Gosto do Natal porque no Natal jogamos cartas. Eles jogam aqui e myus, piscadela e brisa, sete e meia ou paciência. Cada casa tem suas próprias regras. Já há alguns anos que tiramos a sorte grande no meu, e gosto de embaralhar e distribuir cartas, beber chá com o estômago cheio, escrever os resultados em longas colunas em um caderno espiral, rosnar para minha família quando eles se distraem, para que eu possa me distrair mais tarde na minha. O baralho é usado para matar o tempo naquele momento mágico que ocorre entre a atenção plena e o tédio. Assim, os cartões e os telemóveis são inimigos: competem pelo mesmo fim e é impossível utilizá-los ao mesmo tempo. Eles também são semelhantes no sentido de que o martelo e o telefone têm mais ou menos o mesmo formato, projetados para se ajustarem à mão e ao olho humano. Ambos criam probabilidades relativas baseadas em regras matemáticas, e atribuímos-lhes fortes significados culturais. O deck tem suas vantagens, como não enviar notificações ou acordar no meio da noite, mas é menos eficaz para matar à tarde do que o telefone. Os telemóveis aceleram o tempo: o movimento cria informação e a abundância de informação faz o tempo passar mais rápido. É por isso que duas horas de jogo na ceia de Natal demoram uma eternidade, mas se você estiver sentado no sofá olhando para o telefone, isso passa num piscar de olhos. A lentidão mora no convés; em uma velocidade de telefone móvel.

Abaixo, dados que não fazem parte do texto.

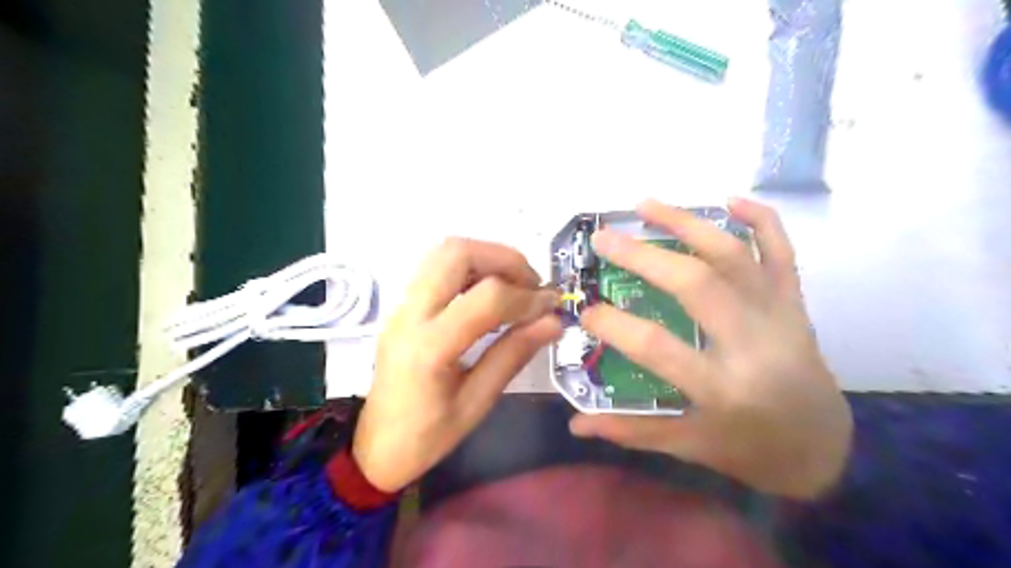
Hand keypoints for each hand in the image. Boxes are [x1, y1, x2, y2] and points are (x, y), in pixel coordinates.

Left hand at [353, 236, 560, 491]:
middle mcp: (410, 314)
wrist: (374, 447)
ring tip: (514, 287)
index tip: (552, 307)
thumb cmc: (426, 437)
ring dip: (488, 259)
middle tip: (531, 286)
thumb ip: (513, 355)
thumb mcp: (477, 403)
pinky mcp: (404, 306)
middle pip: (457, 253)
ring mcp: (402, 305)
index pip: (486, 298)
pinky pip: (438, 267)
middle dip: (505, 260)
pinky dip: (471, 268)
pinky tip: (490, 293)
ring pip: (445, 252)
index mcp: (429, 347)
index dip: (527, 297)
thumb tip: (553, 322)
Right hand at [567, 198, 851, 495]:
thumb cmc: (750, 449)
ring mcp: (778, 315)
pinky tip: (729, 200)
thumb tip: (576, 424)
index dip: (614, 325)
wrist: (824, 446)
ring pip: (733, 255)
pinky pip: (783, 250)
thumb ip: (630, 431)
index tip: (585, 311)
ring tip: (645, 205)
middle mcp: (753, 344)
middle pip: (696, 284)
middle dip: (643, 256)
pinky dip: (761, 218)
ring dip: (687, 223)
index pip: (657, 347)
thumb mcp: (689, 446)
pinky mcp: (795, 302)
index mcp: (722, 388)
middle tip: (603, 238)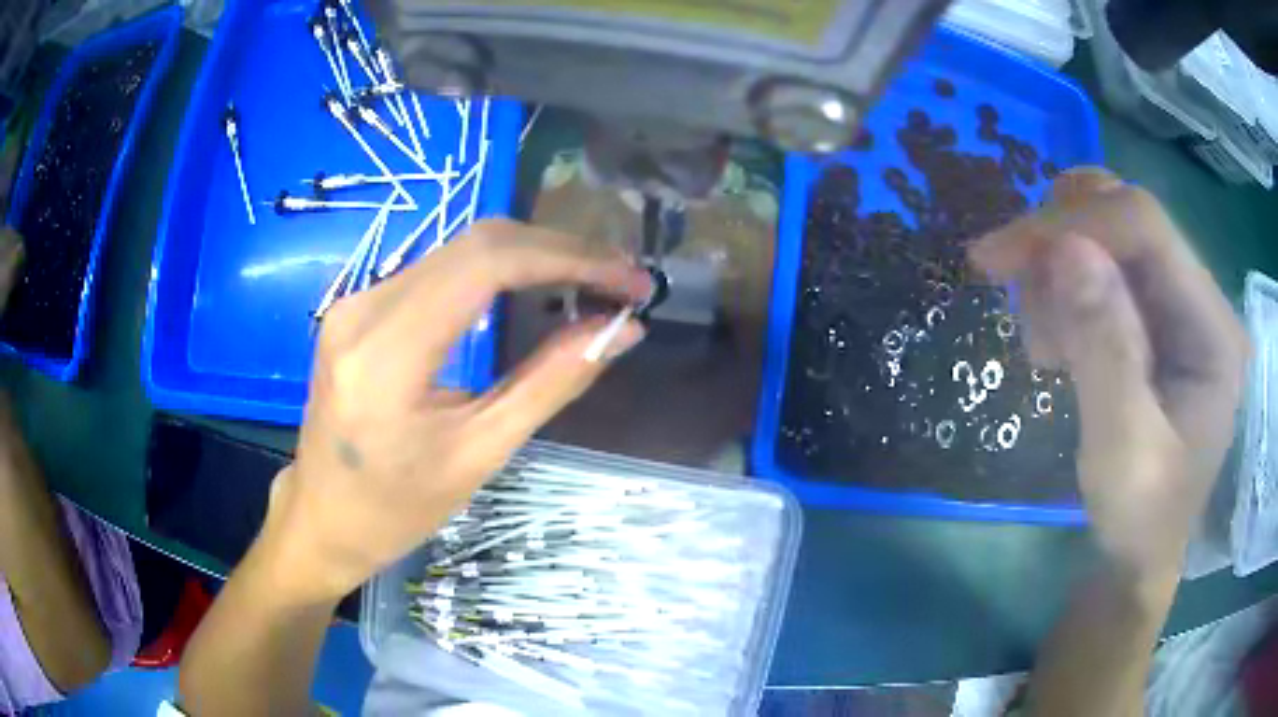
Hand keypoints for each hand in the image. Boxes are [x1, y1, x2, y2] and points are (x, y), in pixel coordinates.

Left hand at [265, 219, 651, 602]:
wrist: (322, 517)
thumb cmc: (397, 508)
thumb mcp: (480, 454)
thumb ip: (550, 383)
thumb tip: (621, 331)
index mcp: (386, 354)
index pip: (487, 265)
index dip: (569, 260)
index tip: (629, 280)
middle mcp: (364, 307)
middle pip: (477, 243)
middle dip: (559, 250)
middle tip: (620, 278)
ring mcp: (356, 300)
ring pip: (460, 249)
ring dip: (532, 255)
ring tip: (590, 282)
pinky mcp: (360, 306)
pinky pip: (439, 269)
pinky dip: (497, 270)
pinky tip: (533, 288)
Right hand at [970, 168, 1246, 576]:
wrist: (1138, 555)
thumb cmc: (1138, 520)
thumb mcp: (1120, 452)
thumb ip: (1105, 352)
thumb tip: (1068, 247)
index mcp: (1213, 329)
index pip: (1146, 226)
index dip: (1073, 223)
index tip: (998, 255)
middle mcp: (1201, 298)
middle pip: (1124, 216)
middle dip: (1060, 239)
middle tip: (1012, 286)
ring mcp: (1179, 303)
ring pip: (1106, 233)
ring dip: (1058, 271)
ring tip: (1042, 343)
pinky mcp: (1156, 314)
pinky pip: (1101, 267)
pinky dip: (1063, 290)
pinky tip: (1056, 342)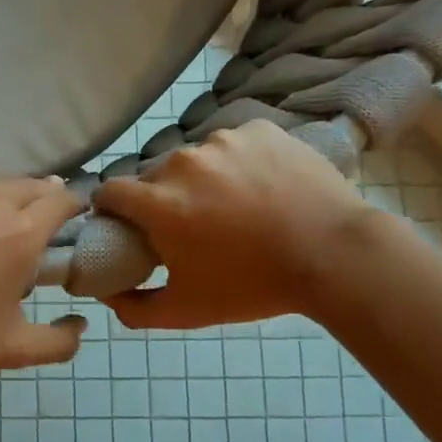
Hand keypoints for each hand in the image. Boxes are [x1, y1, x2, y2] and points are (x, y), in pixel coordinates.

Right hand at [94, 121, 376, 329]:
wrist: (335, 255)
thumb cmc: (253, 285)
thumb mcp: (186, 311)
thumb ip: (133, 308)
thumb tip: (106, 293)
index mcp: (158, 202)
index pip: (110, 191)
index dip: (112, 209)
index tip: (127, 224)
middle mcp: (182, 162)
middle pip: (154, 175)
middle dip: (162, 197)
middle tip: (190, 224)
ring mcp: (223, 140)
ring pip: (196, 158)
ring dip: (201, 178)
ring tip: (235, 205)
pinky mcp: (259, 130)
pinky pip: (234, 144)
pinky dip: (239, 162)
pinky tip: (262, 186)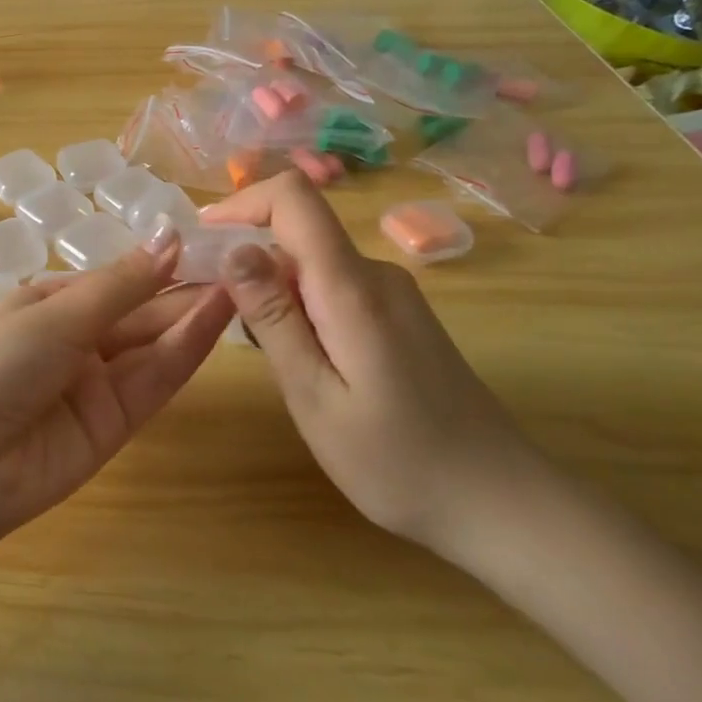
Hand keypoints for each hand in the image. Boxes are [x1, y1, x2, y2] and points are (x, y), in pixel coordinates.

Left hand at [0, 230, 234, 545]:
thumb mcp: (54, 315)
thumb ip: (121, 284)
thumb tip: (170, 234)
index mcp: (50, 304)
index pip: (117, 279)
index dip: (161, 262)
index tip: (211, 241)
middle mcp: (77, 341)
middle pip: (141, 311)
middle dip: (186, 287)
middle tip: (244, 261)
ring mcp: (98, 384)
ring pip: (155, 344)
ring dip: (195, 315)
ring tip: (243, 282)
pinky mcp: (116, 424)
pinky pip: (154, 381)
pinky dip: (186, 351)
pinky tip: (218, 318)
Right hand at [201, 171, 534, 550]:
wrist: (500, 503)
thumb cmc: (397, 462)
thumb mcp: (314, 395)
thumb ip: (273, 318)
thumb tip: (234, 247)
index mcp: (352, 287)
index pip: (294, 198)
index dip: (242, 202)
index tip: (201, 237)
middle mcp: (376, 274)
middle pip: (298, 233)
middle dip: (248, 261)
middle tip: (222, 322)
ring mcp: (394, 295)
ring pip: (312, 266)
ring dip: (273, 292)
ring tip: (265, 356)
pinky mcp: (400, 317)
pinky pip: (335, 289)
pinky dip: (301, 310)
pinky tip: (305, 366)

Nas últimas duas décadas, parecia que o telefone ganhou a batalha, mas, tal como outros objectos físicos, como um despertador, um relógio de pulso ou um jornal, as cartas de jogar são vistas como uma forma analógica de recuperar a vida que nos está a escapar. Vários exemplos interessantes apareceram na imprensa anglo-saxónica. Primeiro, a revista Nova Iorque conta o que aconteceu nas instituições deste estado desde setembro, quando os celulares foram proibidos. Jogos de cartas, jogos de tabuleiro e esportes pareciam florescer entre os adolescentes. Eles conversam, se coçam e alguns resgataram os CDs ou MP3 players dos pais. O texto é ilustrado com uma fotografia de alguns rapazes em fatos de treino, que – se substituíssemos o póquer pela música – poderiam ter sido tiradas na minha escola nos anos noventa. No segundo artigo o escritor fala New York Times sua experiência liderando retiros off-line de um mês na França para estudantes da Universidade de Yale. Enquanto os estudantes universitários recuperavam a capacidade de concentração e de pensamento, eles tricotavam, olhavam para as estrelas e competiam em competições. pingue-pongue. “Eles ainda brincam como crianças”, escreve ele. EM Lanterna grande (Asteroid Books) Maria Konnikova diz que numa época de distração omnipresente, o poker lembra-nos que a observação cuidadosa e a presença são cruciais. Excelente comunicadora digital de ciência e psicologia, ela ficou tão apaixonada por pesquisar o jogo para seu livro que deixou o jornalismo e se tornou jogadora profissional.
Nestes dias frios e tranquilos na minha cidade natal, onde os bares são um refúgio climático para homens e mulheres cuja partida perpétua só poderia ser interrompida por uma pandemia global, imagino que talvez não fosse necessário tantas viagens de ida e volta, e que aproveitar as férias para brincar um pouco é uma ótima maneira de honrar nosso tempo e atenção, gastando lentamente ambos com os outros. Nós nos divertimos como sempre.